Bertrand du Guesclin, um efêmero conde bretão na Galiza




 As biografias de Bertrand du Guesclin (Beltram Gwesklin em bretão), chamado Águia da Bretanha e Dogo Negro da Brocelianda, não costumam mencionar o fato de que por um curto período, ao menos nominalmente, foi senhor de um dos mais importantes condados da Galiza medieval. Em 1366, Du Guesclin —um dos personagens mais célebres da Guerra dos Cem Anos— foi nomeado conde de Lemos, mas tudo indica que em nenhum momento chegou a governar o condado. Este pouco conhecido episódio é mencionado por alguns historiadores galegos, como Germán Vázquez e Eduardo Pardo de Guevara, quem o qualifica de «breve e confuso capítulo da história do condado de Lemos».


Fortaleza condal e mosteiro de Monforte de Lemos (Foto Alberto López)

A nomeação de Bertrand du Guesclin como conde de Lemos produziu-se no contexto de uma longa guerra civil entabulada no século XIV pela posse da coroa de Castela, à qual estava submetido o Reino da Galiza desde o reinado de Fernando III. A guerra enfrentava os partidários do rei Pedro I, o Cruel e de seu meio-irmão Henrique de Trastâmara. Este último, que acabou por ocupar o trono e reinou com o nome de Henrique II, teve um importante apoio nas tropas mercenárias de Du Guesclin, caraterizadas por uma grande eficácia militar e uma ferocidade extrema. Quando o caudilho bretão foi nomeado conde de Lemos, no entanto, não era o único que ostentava essa dignidade, e a guerra em que tomava parte estava longe de ser ganhada. Nesse mesmo ano, Pedro I outorgou o mesmo título (que ainda não era hereditário nessa altura) ao nobre galego Fernando Ruiz de Castro, um dos mais importantes partidários que teve ao longo do conflito. Fernando Ruiz de Castro era filho do anterior conde de Lemos —Pedro Fernández de Castro, chamado o da Guerra— e meio-irmão de Inês de Castro, a famosa rainha morta de Portugal. Sua ajuda foi especialmente útil a Pedro I quando se refugiou na Galiza depois de ser derrotado em Sevilha pelas tropas de Henrique e Bertrand du Guesclin.

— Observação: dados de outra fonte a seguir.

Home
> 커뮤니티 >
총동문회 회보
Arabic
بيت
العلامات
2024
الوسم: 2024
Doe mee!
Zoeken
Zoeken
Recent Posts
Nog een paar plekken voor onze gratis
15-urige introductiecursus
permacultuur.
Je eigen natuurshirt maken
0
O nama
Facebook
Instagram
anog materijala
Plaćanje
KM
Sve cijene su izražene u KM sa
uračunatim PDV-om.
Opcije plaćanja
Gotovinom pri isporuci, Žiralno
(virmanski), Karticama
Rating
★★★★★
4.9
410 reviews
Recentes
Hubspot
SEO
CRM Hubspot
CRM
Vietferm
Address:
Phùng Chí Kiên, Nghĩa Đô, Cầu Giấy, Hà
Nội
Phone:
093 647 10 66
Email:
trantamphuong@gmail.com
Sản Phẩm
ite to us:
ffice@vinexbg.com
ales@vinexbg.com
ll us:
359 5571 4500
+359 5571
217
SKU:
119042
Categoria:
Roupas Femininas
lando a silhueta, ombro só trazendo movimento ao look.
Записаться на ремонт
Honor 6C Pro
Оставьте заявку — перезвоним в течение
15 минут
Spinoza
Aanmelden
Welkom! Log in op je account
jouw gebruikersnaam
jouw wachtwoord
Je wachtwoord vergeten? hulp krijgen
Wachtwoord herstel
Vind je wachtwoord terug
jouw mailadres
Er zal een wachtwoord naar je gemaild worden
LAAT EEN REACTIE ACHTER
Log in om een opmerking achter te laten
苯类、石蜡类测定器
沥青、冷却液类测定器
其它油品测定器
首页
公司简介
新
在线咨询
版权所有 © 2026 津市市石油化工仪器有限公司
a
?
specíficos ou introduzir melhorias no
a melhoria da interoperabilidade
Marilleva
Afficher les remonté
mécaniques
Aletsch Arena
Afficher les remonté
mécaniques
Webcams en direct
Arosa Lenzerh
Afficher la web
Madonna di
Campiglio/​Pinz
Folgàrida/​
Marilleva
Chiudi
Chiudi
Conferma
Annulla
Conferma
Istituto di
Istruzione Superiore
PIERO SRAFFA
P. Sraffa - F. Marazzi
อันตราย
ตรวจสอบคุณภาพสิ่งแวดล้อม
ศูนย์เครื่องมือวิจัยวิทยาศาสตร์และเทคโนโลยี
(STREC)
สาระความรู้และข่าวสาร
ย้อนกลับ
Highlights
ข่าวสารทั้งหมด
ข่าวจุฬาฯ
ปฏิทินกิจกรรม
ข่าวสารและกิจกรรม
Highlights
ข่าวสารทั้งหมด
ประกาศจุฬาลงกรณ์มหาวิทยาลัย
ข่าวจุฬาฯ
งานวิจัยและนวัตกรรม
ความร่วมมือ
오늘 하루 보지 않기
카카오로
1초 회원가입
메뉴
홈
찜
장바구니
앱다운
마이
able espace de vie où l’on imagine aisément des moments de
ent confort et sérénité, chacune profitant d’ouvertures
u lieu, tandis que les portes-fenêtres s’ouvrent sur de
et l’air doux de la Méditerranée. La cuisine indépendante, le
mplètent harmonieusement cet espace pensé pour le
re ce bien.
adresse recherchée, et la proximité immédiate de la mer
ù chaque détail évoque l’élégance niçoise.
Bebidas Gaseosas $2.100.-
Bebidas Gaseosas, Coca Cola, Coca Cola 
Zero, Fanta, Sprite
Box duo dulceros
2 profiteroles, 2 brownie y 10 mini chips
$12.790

Batalha de Nájera segundo uma miniatura das crónicas de Jean Froissart
  O curso da guerra, inicialmente favorável a Henrique de Trastâmara, pareceu mudar em 1367, quando Pedro desbaratou o exército do seu adversário na batalha de Nájera com o auxílio de tropas inglesas sob o comando do Príncipe Negro. Porém, o conflito deu mais tarde um novo giro e Henrique alcançou uma vitória definitiva em 1369 na batalha de Montiel. Depois de ser derrotado, ao que parece, Pedro I morreu em um forcejo com seu meio-irmão. A tradição diz que o próprio Bertrand du Guesclin ajudou Henrique no assassinato, segurando o vencido enquanto proferia uma frase que se tornaria um lugar-comum na língua espanhola: Ni quito ni pongo rey, pero ayudo a mi señor (Nem tiro nem ponho rei, mas ajudo meu senhor). Segundo outros testemunhos, quem ajudou Henrique a perpetrar o fratricídio foi o nobre galego Fernão Perez de Andrade. Após a derrota, Fernando Ruiz de Castro tentou de levantar na Galiza a resistência contra o novo rei. Mas por finais de 1370 Henrique enviou suas tropas para sufocar a rebelião e os mercenários de Du Guesclin assaltaram as fortalezas de Monforte de Lemos e Castro Caldelas. Fernando Ruiz de Castro foi vencido perto de Lugo por inícios de 1371. Du Guesclin voltou para o reino de França e não chegou a tomar posse do condado de Lemos. 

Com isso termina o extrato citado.